The Chapins finish. The crowd loves them. We tune up and hit the stage. Hey, all our friends are here! Our cares vanish. We do a long acoustic set, and Rick Shea joins us on mandolin. It feels like there’s a fireplace in the room, Autumnal good feelings. For an encore we bring out the Chapin Sisters and stand at the edge of the crowd for an unamplified version of an old Crystal Gayle song and our song “Never Alive.” We head back to the office and the crowd hollers for more. What should we do? How about “Silent Night?” The Sisters nod. They can throw something together. We go back out, do a dobro version of the melody, and then Abigail, Jessica, and Lily let forth a seamless shimmering three part harmony. We imagine the Chapin singalongs of Christmas past, a rich family legacy, leading to this. The best harmonies you’ll ever hear.
We pack up, fond farewells to the Sisters, the FMC people and our friends. The night is young. We walk over to The Press, just around the corner. Mike Stinson is playing. Life is good. The Press is an elegant-on-the-cheap food bar that’s trapped in the year 1999, when we looked with Clintonian bemusement on the less fortunate planet around us. It’s comforting. Comforting to know we’ve left that outlook behind.
We grab a table, order food, step outside for a smokeout in Stinson’s van. A conversation on the emotional shadings of synonyms ensues. We collectively design a dictionary that, instead of definitions, assigns a subjective essay on the esthetic, emotional, and historical values and shadings of words. The dictionary will not be alphabetical. In its idealized form it will be three dimensional, perhaps a hologram showing relationships and associations among words, like the sufi web of life. It will take 10,000 years to write.The discussion turned to the emotional qualities in letters of the alphabet. A question was proposed: which is the least powerful letter of the alphabet? Rob chose “F.” Paul L chose “H.” Shawn picked “Y,” which raised a few murmurs of protest. Mike Stinson and our friend Larissa both picked “N.” Which we might concede is the winner.

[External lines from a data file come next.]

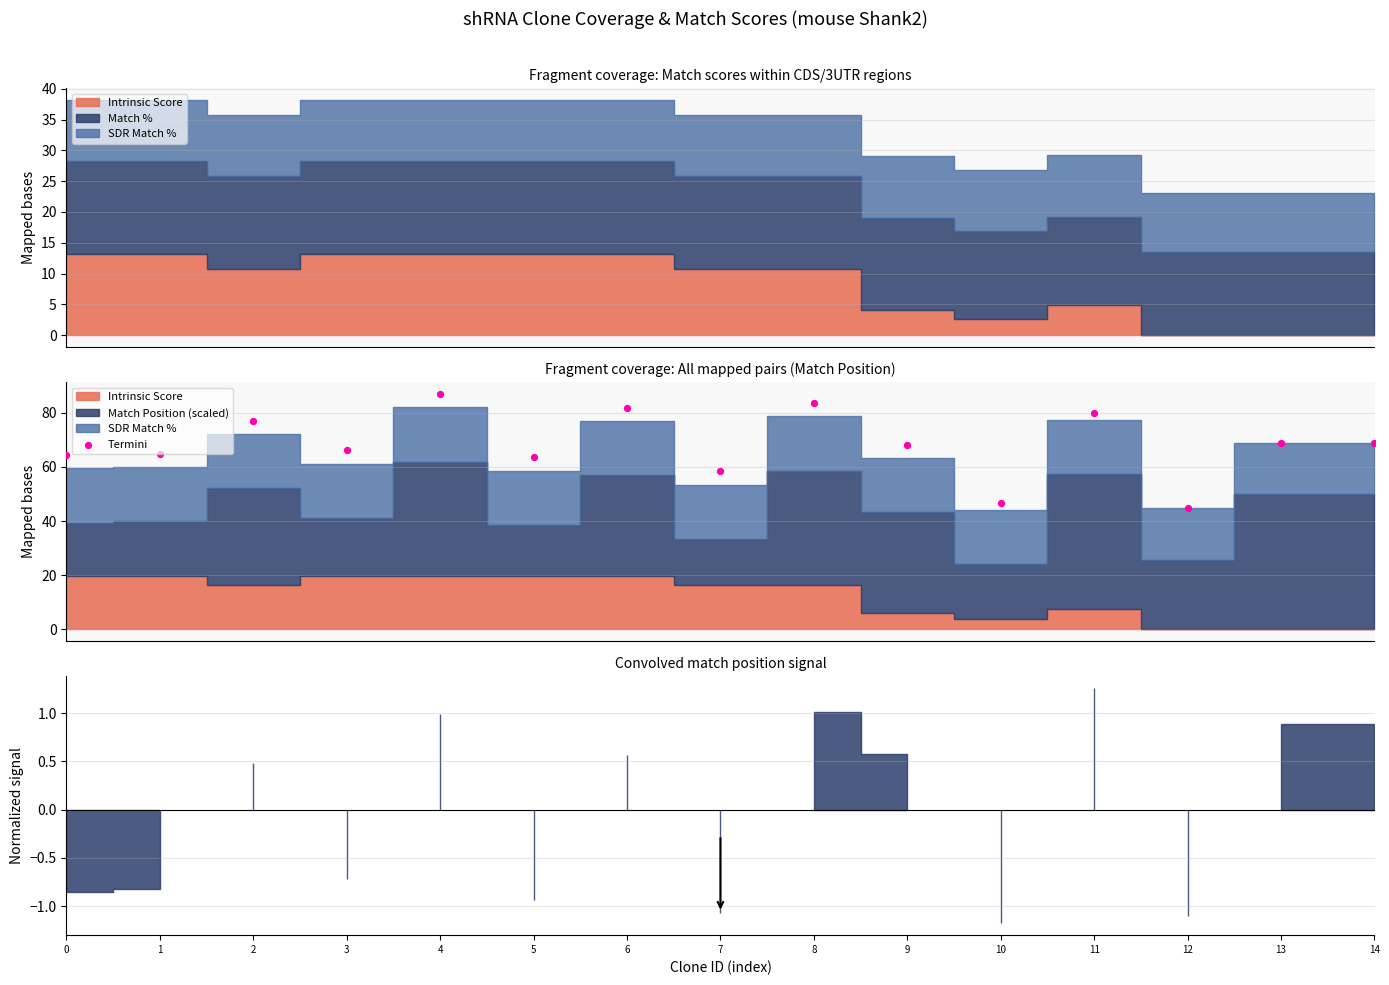

What is the change in value from 0 to 3?

+1.8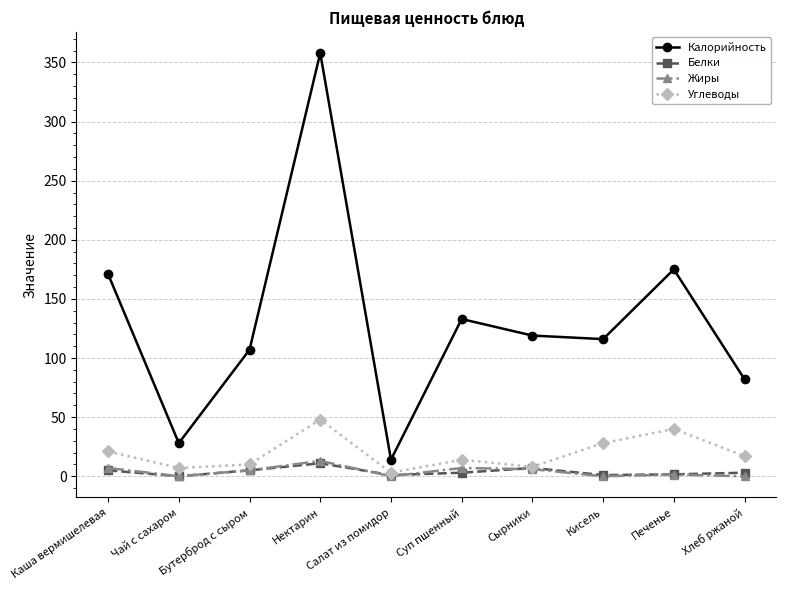

True or false: Белки and Калорийность cross at least once.

False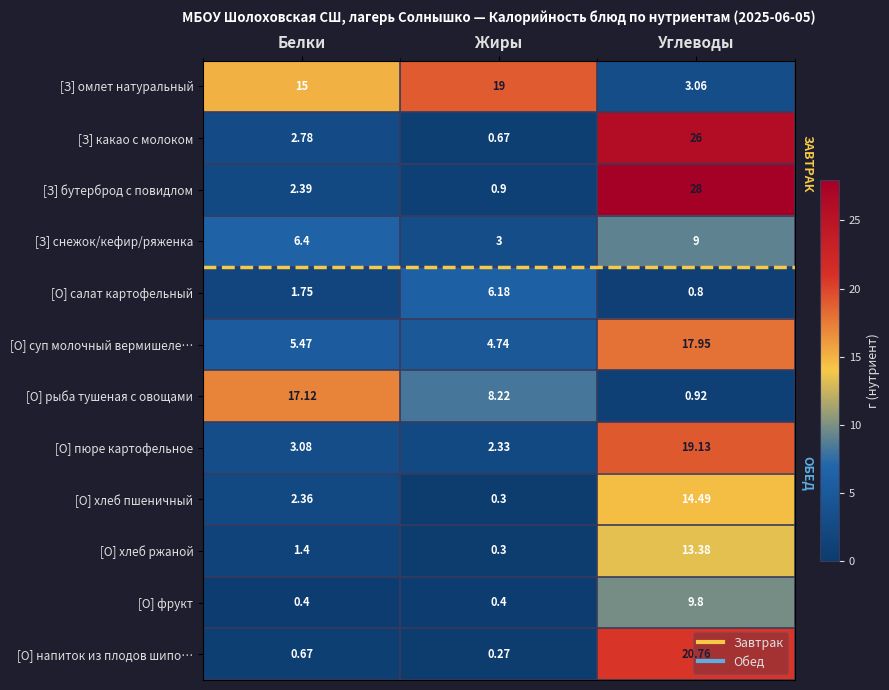

Which series has the largest range (max minus min)?

[З] бутерброд с повидлом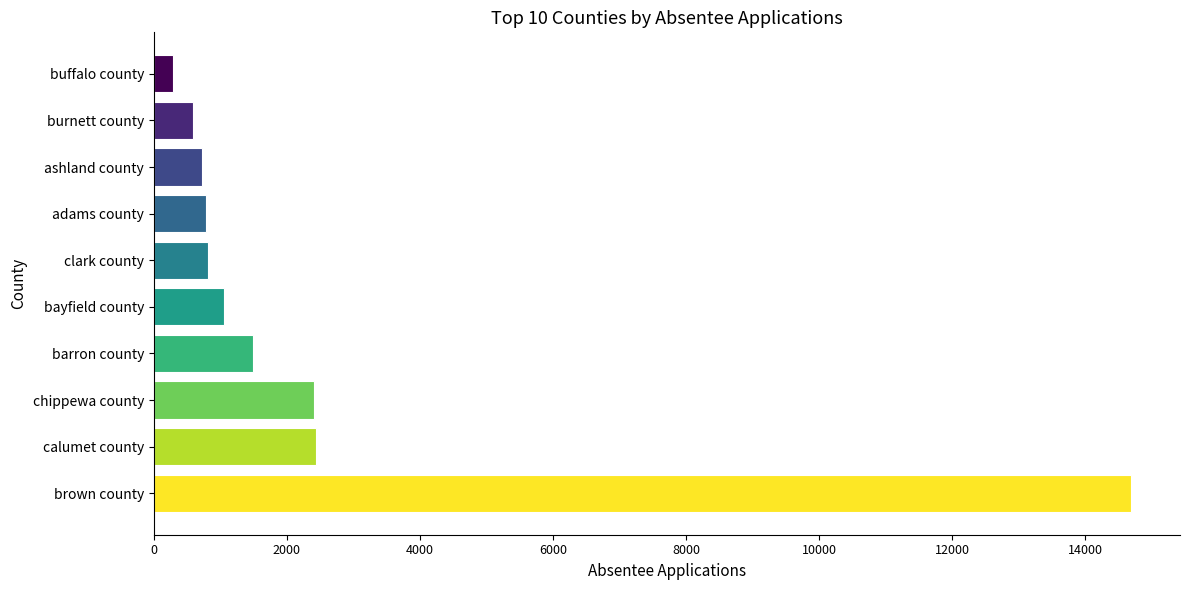

Between burnett county and chippewa county, which is larger?

chippewa county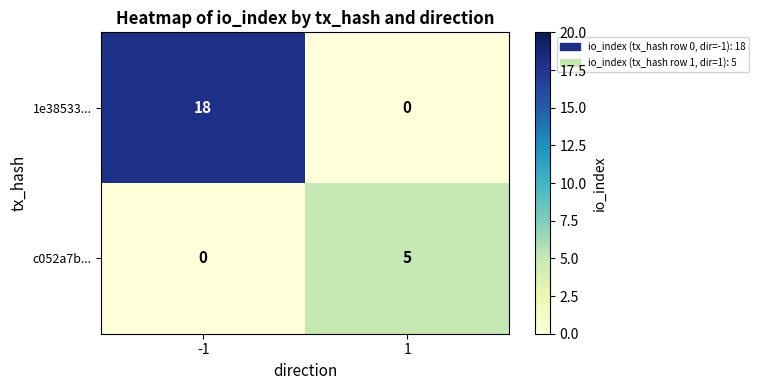

Which series changed the most between -1 and 1?

1e38533...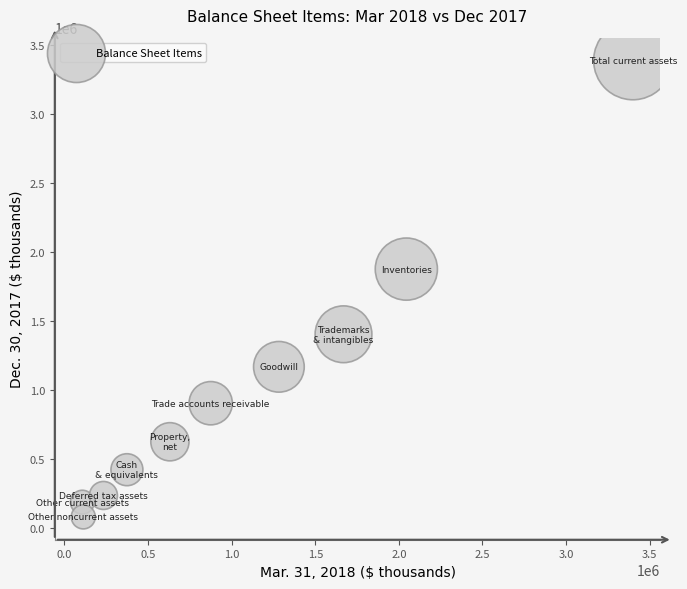

What Y value in the scatter plot is closest to 1732994?

1874990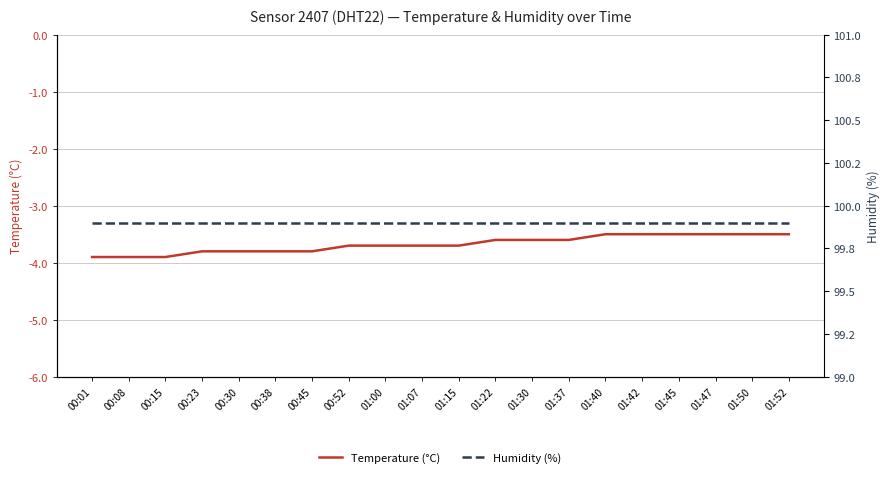

Which category has the highest value across all series?

00:01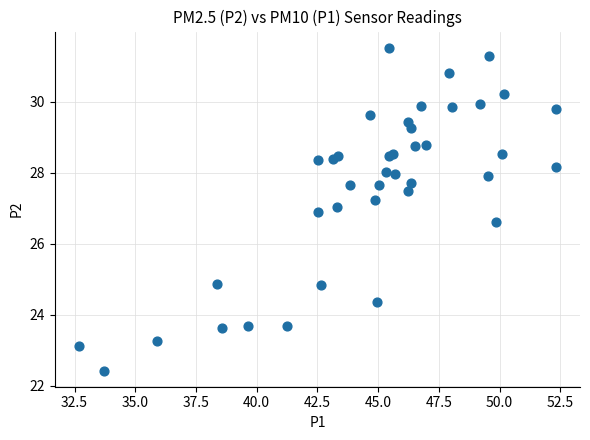

What Y value in the scatter plot is closest to 26?

26.6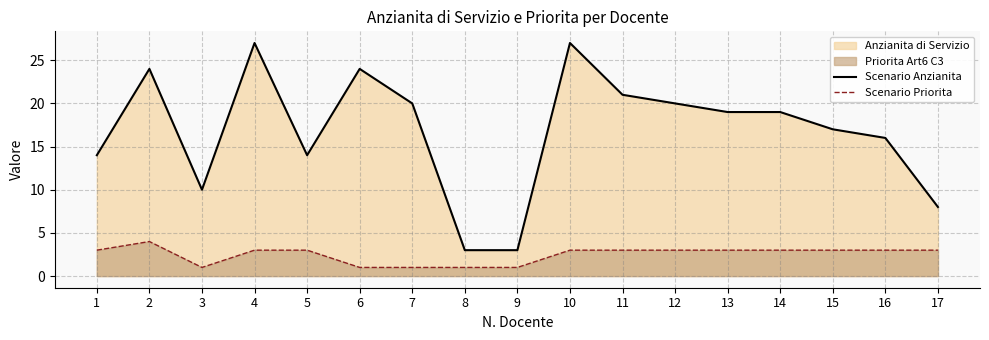

True or false: Scenario Anzianita and Scenario Priorita cross at least once.

False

Back inside, soon enough Stinson and band hit the stage, and we chomped down our food and Guinnesses, big thanks to our FMC man who bought us a round. This is honky tonk heaven, even in a dot com bar decorated with a massive oil painting of a semi naked young man over the stage. And this is our favorite version of Mike Stinson since the Tony Gilkyson days. Mike is singing like a master of country music (he is), playing an acoustic through an amp, a new and totally appropriate sound. Rob Douglas and Dale Daniel are laying it down solid as hell on bass and drums, and Rick Shea is playing like the Rock God he attains upon occasion.
Rick Shea. In our Dictionary of Emotional Shadings, Rick’s photo will be in the Unsung Hero entry. He’s put out four CDs of classic and classicist country songs, played with Dave Alvin and James Intveld for years, and countless other roots bands, and plays with the Hawks when there’s extra dough to pay him. “Shea” in Irish means “hawklike,” and we’re proud to think so.
Rick is always solid, musical, and an unerring foundation for whatever song he’s playing. But on nights like this, he steps into a new realm. Here at The Press he’s sliding magically from orchestral backing of Stinson’s lyrics (are there really only four people on stage?) into burning, shimmering, liquid gold Guitar Solos. Comparisons are odious, so allow us: there is no better guitar player on earth tonight. Well all right. This town is bursting with talent and soul. Southern California, you rule. We roll westward, into the cold and good night. Good night.